I have a collector function that is invoked once a minute and fetches a batch of data in that can vary drastically in size (tens of of KB to potentially 1-3MB). The data contains a JSON array containing one-to-many records. The collector function segregates these records and publishes them individually to an SNS topic.

A parser function is subribed the SNS topic and has a concurrency limit of 3. SNS asynchronously invokes the parser function per record, meaning that the built-in AWS managed Lambda asyncronous queue begins to fill up as the instances of the parser maxes out at 3. The Lambda queueing mechanism initiates retries at incremental backups when throttling occurs, until the invocation request can be processed by the parser function.

It is imperitive that a record does not get lost during this process as they can not be resurrected. I will be using dead letter queues where needed to ensure they ultimately end up somewhere in case of error.

Testing this method out resulted in no lost invocation. Everything worked as expected. Lambda reported hundreds of throttle responses but I'm relying on this to initiate the Lambda retry behaviour for async invocations. My understanding is that this behaivour is effectively the same as that which I'd have to develop and initiate myself if I wanted to retry consuming a message coming from SQS.

Questions

1. Is the built-in AWS managed Lambda asyncronous queue reliable?

The parser could be subject to a consistent load of 200+ invocations per minute for prelonged periods so I want to understand whether the Lambda queue can handle this as sensibly as an SQS service.
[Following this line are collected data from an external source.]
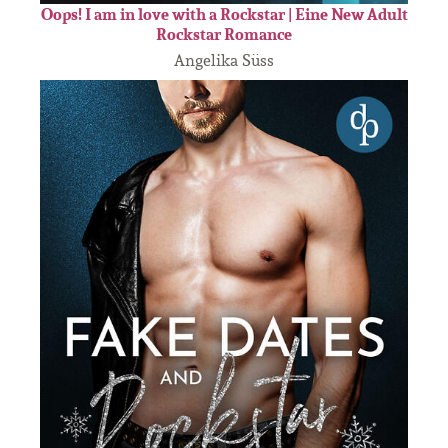
Oops! I am in love with a Rockstar | Eine New Adult
Rockstar Romance
Angelika Süss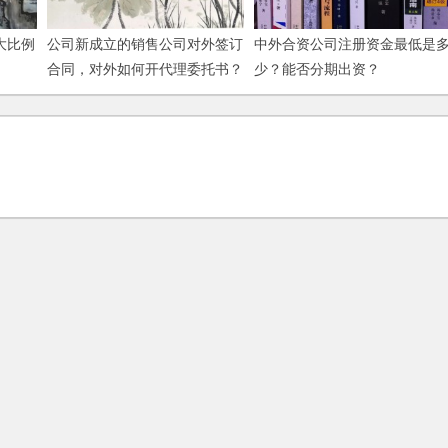
大比例
公司新成立的销售公司对外签订
中外合资公司注册资金最低是
合同，对外如何开代理委托书？
少？能否分期出资？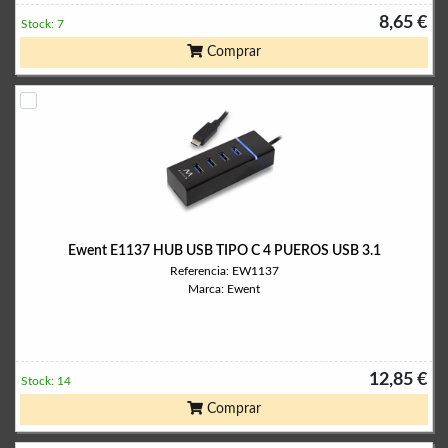
8,65 €
Stock: 7
Comprar
Ewent E1137 HUB USB TIPO C 4 PUEROS USB 3.1
Referencia: EW1137
Marca: Ewent
12,85 €
Stock: 14
Comprar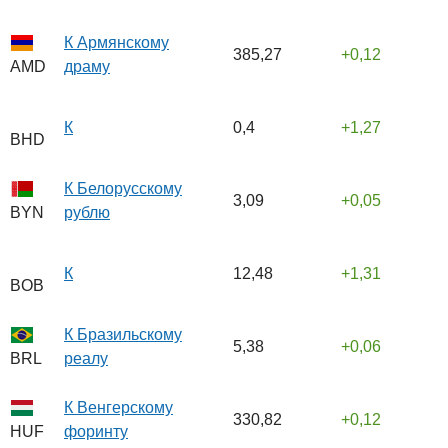
К Армянскому
385,27
0,12
драму
AMD
К
0,4
1,27
BHD
К Белорусскому
3,09
0,05
рублю
BYN
К
12,48
1,31
BOB
К Бразильскому
5,38
0,06
реалу
BRL
К Венгерскому
330,82
0,12
форинту
HUF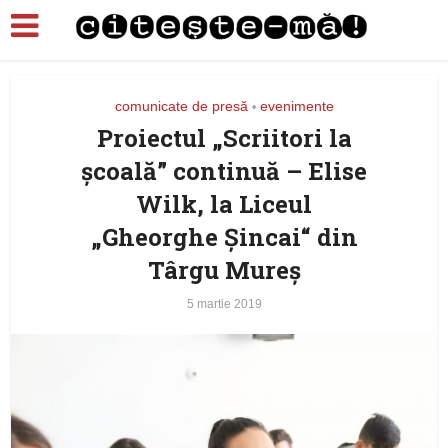
comunicate de presă
evenimente
•
Proiectul „Scriitori la
școală” continuă – Elise
Wilk, la Liceul
„Gheorghe Șincai“ din
Târgu Mureș
5 martie 2019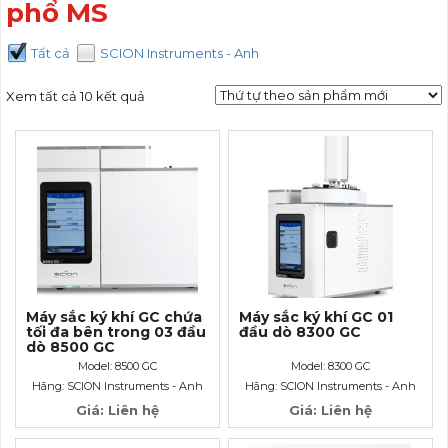
phổ MS
Tất cả
SCION Instruments - Anh
Xem tất cả 10 kết quả
Máy sắc ký khí GC chứa
Máy sắc ký khí GC 01
tối đa bên trong 03 đầu
đầu dò 8300 GC
dò 8500 GC
Model: 8500 GC
Model: 8300 GC
Hãng: SCION Instruments - Anh
Hãng: SCION Instruments - Anh
Giá: Liên hệ
Giá: Liên hệ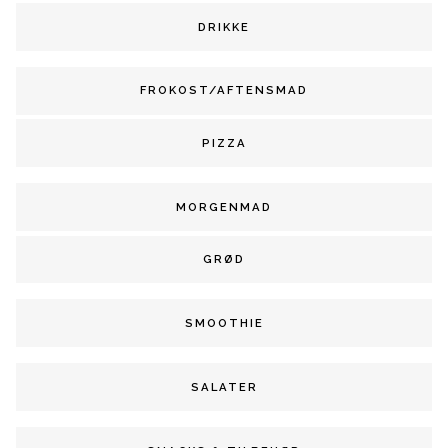
DRIKKE
FROKOST/AFTENSMAD
PIZZA
MORGENMAD
GRØD
SMOOTHIE
SALATER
The main part that concerns me is this statement:

Even if your function doesn't return an error, it's possible for it to receive the same event from Lambda multiple times because the queue itself is eventually consistent. If the function can't keep up with incoming events, events might also be deleted from the queue without being sent to the function. Ensure that your function code gracefully handles duplicate events, and that you have enough concurrency available to handle all invocations.

This implies that an incoming invocation may just be deleted out of thin air. Also in my implementation I'm relying on the retry behaviour when a function throttles.

2. When a message is in the queue, what happens when the message timeout is exceeded?

I can't find a difinitive answer but I'm hoping the message would end up in the configured dead letter queue.

3. Why would I use SQS over the Lambda queue when SQS presents other problems?

See the articles below for arguments against SQS. Overpulling (described in the second link) is of particular concern:

https://lumigo.io/blog/sqs-and-lambda-the-missing-guide-on-failure-modes/

https://medium.com/@zaccharles/lambda-concurrency-limits-and-sqs-triggers-dont-mix-well-sometimes-eb23d90122e0

I can't find any articles or discussions of how the Lambda queue performs.

Thanks for reading!

2

2 Answers

0
votes

Quite an interesting question. There's a presentation that covered queues in detail. I can't find it at the moment. The premise is the same as this queues are leaky buckets

So what if I add more Leaky Buckets. We'll you've delayed the leaking, however it's now leaking into another bucket. Have you solved the problem or delayed it?

What if I vibrate the buckets at different frequencies?

Further reading:

TL;DR;

It depends

0
votes

I think the biggest advantage of using your own queue is the fact that you as a user have visibility into the state of the your backpressure.

Using the Lambda async invoke method, you have the potential to get throttled exceptions with the 'guarantee' that lambda will retry over an interval. If using a SQS source queue instead, you have complete visibility into the state of your message processing at all times with no ambiguity.

Secondly regarding overpulling. In theory this is a concern but in practice its never happened to me. I've run applications requiring thousands of transactions per second and never once had problems with SQS -> Lambda. Obviously set your retry policy appropriately and use a DLQ as transient/unpredictable errors CAN occur.